▸ GIVEN PASSAGE
<<<<

There is no doubt some farmers have enjoyed a financial windfall as well. Corky Jones is a fourth-generation Nebraska farmer who grows corn and soybeans on a 2,400 acre farm worked with his three sons. The ethanol bonanza has increased his yearly income by more than $500,000 just through the rise in corn prices. “Alternative energy is the cry of the land,” he says.

He also rejects criticism of the fuel as propaganda put about by the oil companies. “The oil giants don’t want to give up a drop of their oil to anybody else.”

Says one North Dakota farmer (who wishes to remain anonymous): “The main reason for rising corn prices is that China is now not exporting corn. The staples that are in short supply are wheat and rice. Wheat became totally un-economical to grow. I searched for any other crop that I could grow so that I wouldn’t lose the farm.

“The other main factor behind rising food costs is the rising cost of oil. Without the ethanol a gallon of gas would be .25 to .30 higher. Do we want that? And the [positive] economic impact of producing ethanol to our suffering rural areas is tremendous.

Some studies suggest that ethanol is really no better than oil in terms of carbon emissions, even though reducing greenhouse gases was one of the main reasons to try to switch to ethanol in the first place. A Princeton study found that when land-use changes are factored into the equation, any possible climate benefit from corn ethanol is canceled out. Corn is a particularly hungry crop, requiring lots of water and nitrogen fertilizers. The application of fertilizers creates nitrous oxide, which is about 120 times more potent than co2 at trapping heat. And this transformation of land spews huge reservoirs of carbon stored in that land into the atmosphere in the form of co2, leading to further global warming.

>>>>

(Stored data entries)
<<<<

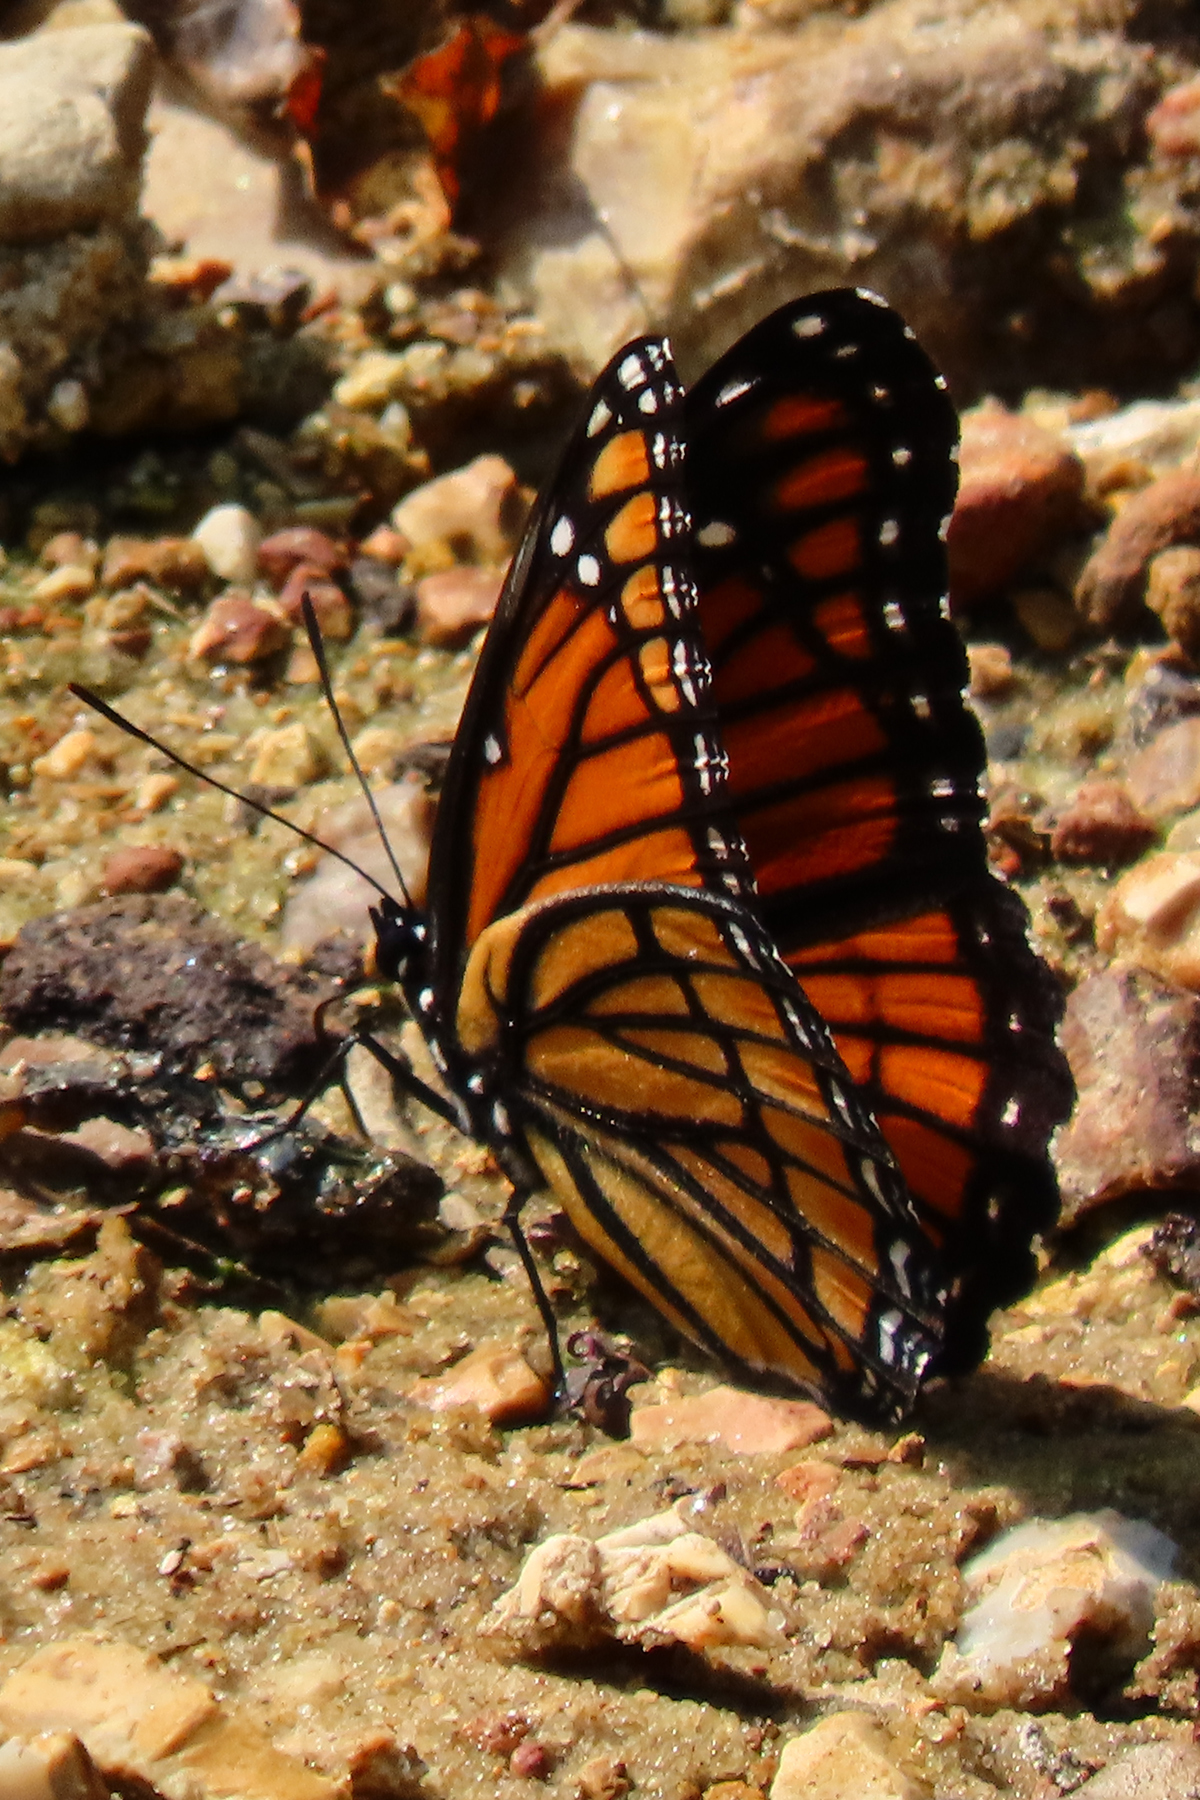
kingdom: Animalia
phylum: Arthropoda
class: Insecta
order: Lepidoptera
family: Nymphalidae
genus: Limenitis
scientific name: Limenitis archippus
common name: Viceroy
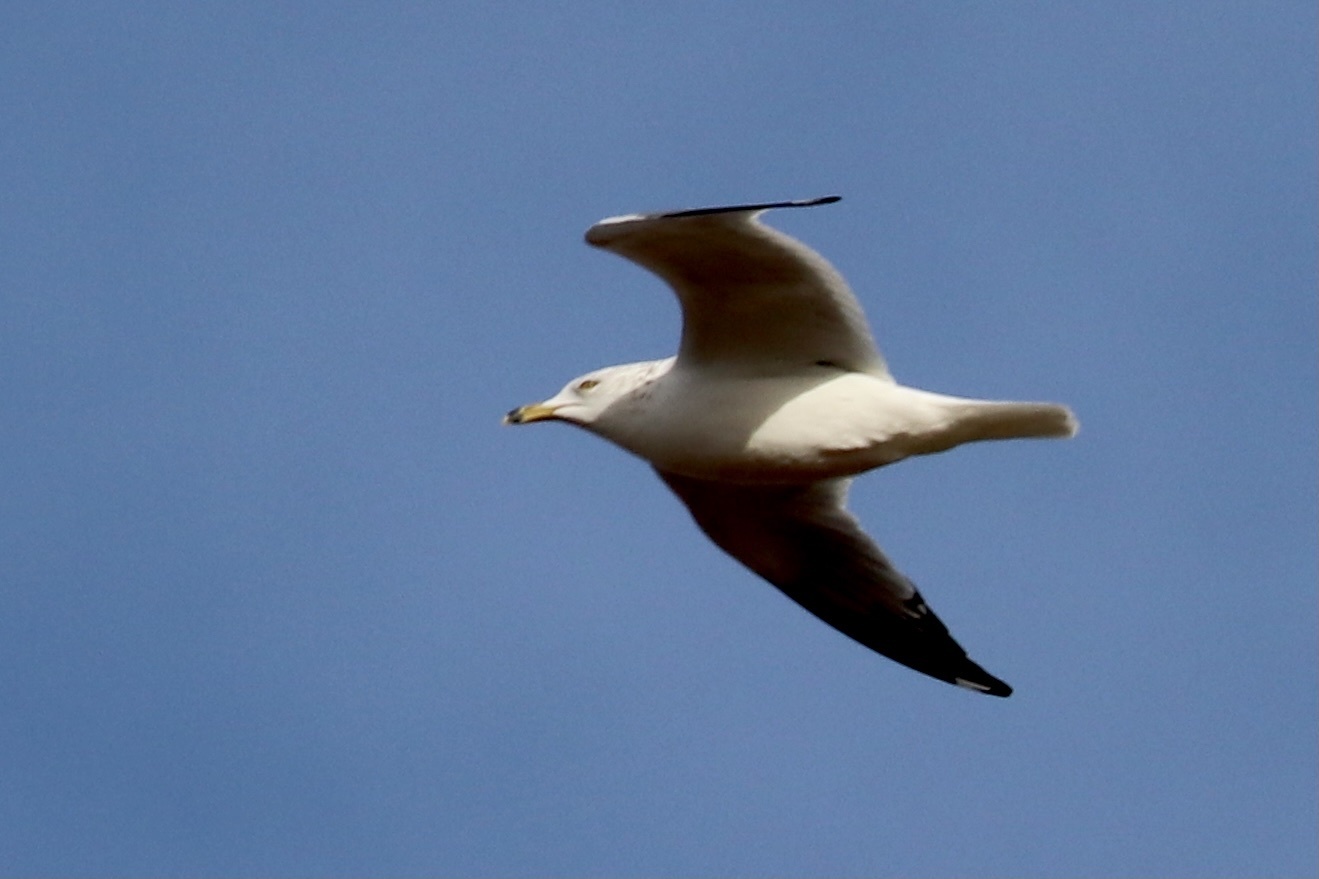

>>>>

▸ PROBLEM REQUIREMENTS
Write out the part of the ethanol passage starting at "Says one North" and ending at "areas is tremendous.", copying it word for word.

▸ OUTPUT FOR THIS TASK
Says one North Dakota farmer (who wishes to remain anonymous): “The main reason for rising corn prices is that China is now not exporting corn. The staples that are in short supply are wheat and rice. Wheat became totally un-economical to grow. I searched for any other crop that I could grow so that I wouldn’t lose the farm.

“The other main factor behind rising food costs is the rising cost of oil. Without the ethanol a gallon of gas would be .25 to .30 higher. Do we want that? And the [positive] economic impact of producing ethanol to our suffering rural areas is tremendous.